With the confirmation from CBSSports.com that the Packers have signed University of California kicker Giorgio Tavecchio as camp competition for the 2013 season, all Packers fans have to wonder if Crosby will be kicking in gold pants when the regular season rolls around.
Because last season, Crosby hit just 63.6 percent of his field goal attempts. Yuck. That was the worst in the NFL last year and by far the worst season-long mark of his career (though, to be fair, 7 of his 12 misses in 2012 were from 50 yards or more.)
I’ve never been completely sold on Crosby, mostly because he was prone to missing kicks in critical situations early in his career. It makes me nervous to watch him attempt field goals – kind of like watching Shaquille O’Neal shoot free throws.
Particularly in 2008 Crosby struggled in tight situations, missing important kicks against Atlanta and Minnesota which led directly to losses. And I recall throwing a shoe at the TV in 2010 when he missed two kicks in a loss to the Redskins, which included clanking a 53-yard, would-be game-winner off the left upright seconds before the final gun.
But Packers Nation (myself included) began really warming up to Crosby after his stellar 2011 in which he connected on 85.7 percent of his field goal attempts. He’s also at 76.8 percent for his career, even including last season’s head-scratcher of a performance, which is below standard (only five kickers in the NFL were under 80 percent last season) but isn’t terrible.
And as for extra points, well, the guy is a machine. That should not be overlooked, either; the Green Bay Packers offense supplies no shortage of point-after attempts, and he’s 118 for 119 in the last two seasons alone. (For comparison’s sake, Tavecchio made 48 of 64 field goals for 75 percent, and 112 of 120 extra points, or 93.3 percent, in four years at Cal).
But 2012 was not kind to Crosby, which is why Ted Thompson decided to bring in competition. Crosby was – pardon the pun – very hit or miss, and streaks were the norm.
The good: Mason Crosby finished the 2013 regular season on a 8-for-8 streak, including the playoffs.

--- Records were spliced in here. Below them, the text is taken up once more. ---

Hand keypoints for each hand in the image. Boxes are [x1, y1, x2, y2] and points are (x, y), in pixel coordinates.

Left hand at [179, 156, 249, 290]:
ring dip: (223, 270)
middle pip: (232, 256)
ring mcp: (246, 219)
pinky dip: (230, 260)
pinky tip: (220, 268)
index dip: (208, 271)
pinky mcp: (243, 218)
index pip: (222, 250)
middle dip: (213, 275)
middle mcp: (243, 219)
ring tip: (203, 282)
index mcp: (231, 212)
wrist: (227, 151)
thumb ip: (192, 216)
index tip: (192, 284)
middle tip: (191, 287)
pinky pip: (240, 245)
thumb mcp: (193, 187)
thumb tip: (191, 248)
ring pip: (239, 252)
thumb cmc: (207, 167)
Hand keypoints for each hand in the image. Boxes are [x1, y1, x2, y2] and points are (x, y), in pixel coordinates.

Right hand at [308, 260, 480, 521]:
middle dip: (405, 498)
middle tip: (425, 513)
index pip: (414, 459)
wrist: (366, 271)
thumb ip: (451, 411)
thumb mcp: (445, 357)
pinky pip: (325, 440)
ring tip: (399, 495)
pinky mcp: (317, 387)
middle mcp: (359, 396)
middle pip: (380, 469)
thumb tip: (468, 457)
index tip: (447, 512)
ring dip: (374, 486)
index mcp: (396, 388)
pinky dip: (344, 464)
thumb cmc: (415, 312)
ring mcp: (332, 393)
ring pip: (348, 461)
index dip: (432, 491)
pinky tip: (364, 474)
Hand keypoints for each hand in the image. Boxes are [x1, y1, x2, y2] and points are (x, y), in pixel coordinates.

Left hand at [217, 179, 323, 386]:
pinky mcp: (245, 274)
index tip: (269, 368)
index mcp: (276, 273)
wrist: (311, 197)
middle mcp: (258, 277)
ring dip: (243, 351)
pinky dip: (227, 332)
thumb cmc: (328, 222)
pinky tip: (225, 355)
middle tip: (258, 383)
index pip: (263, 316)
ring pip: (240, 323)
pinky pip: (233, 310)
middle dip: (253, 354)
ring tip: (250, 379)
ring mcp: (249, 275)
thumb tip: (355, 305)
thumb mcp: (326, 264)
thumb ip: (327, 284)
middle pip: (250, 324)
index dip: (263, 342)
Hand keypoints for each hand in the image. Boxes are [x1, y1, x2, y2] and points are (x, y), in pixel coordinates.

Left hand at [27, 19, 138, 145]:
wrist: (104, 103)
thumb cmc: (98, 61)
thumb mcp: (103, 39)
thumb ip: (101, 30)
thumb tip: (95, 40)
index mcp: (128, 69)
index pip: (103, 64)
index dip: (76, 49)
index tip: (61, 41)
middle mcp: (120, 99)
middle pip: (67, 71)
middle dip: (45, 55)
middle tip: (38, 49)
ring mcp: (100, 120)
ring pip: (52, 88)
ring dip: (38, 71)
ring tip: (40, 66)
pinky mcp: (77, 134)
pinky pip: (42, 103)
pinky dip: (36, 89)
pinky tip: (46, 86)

The bad: Crosby had been a pathetic 7-for-15 prior to that streak, after starting the season hitting 9 of his first 13 kicks.
What to do, what to do?
Honestly, the Packers’ brass has been supportive of Crosby, and in 2011 rewarded him with a five-year, $14.75 million contract extension that included a $3 million signing bonus. My guess is Crosby wins the camp battle and has another serviceable year, probably hitting around the 75 percent mark on his field goals. Let’s all cross our fingers he doesn’t miss any potential game-winners – because I’m running out of shoes.